Data records:
********

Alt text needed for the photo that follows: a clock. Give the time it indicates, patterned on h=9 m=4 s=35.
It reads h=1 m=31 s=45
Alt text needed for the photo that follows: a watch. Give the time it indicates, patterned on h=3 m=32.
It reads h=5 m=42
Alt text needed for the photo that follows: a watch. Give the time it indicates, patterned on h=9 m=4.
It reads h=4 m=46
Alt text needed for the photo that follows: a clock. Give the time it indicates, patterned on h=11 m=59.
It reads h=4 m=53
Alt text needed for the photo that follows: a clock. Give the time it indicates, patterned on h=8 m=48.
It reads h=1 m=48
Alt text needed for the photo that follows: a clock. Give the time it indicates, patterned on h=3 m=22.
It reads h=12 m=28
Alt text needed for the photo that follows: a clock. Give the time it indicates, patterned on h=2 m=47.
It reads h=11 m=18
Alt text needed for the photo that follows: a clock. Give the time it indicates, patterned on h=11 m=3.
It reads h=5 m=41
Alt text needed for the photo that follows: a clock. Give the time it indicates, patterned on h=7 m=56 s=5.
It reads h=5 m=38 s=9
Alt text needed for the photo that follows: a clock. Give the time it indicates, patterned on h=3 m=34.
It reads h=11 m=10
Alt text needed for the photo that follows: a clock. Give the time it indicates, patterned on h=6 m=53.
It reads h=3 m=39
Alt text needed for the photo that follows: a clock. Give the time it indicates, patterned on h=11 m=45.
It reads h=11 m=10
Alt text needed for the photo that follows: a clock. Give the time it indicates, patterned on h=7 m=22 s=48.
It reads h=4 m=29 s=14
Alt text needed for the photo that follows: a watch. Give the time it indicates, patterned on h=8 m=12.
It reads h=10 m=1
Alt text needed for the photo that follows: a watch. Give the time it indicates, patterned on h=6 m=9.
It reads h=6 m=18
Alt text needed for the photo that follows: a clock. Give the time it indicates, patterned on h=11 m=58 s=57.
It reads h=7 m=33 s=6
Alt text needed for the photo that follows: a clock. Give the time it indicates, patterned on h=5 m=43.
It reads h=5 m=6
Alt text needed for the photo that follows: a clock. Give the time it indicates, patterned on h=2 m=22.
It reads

********

What needs to be done
Extract every line of the rows above that contains the string "watch". Matching is case-sensitive.

Task response
Alt text needed for the photo that follows: a watch. Give the time it indicates, patterned on h=3 m=32.
Alt text needed for the photo that follows: a watch. Give the time it indicates, patterned on h=9 m=4.
Alt text needed for the photo that follows: a watch. Give the time it indicates, patterned on h=8 m=12.
Alt text needed for the photo that follows: a watch. Give the time it indicates, patterned on h=6 m=9.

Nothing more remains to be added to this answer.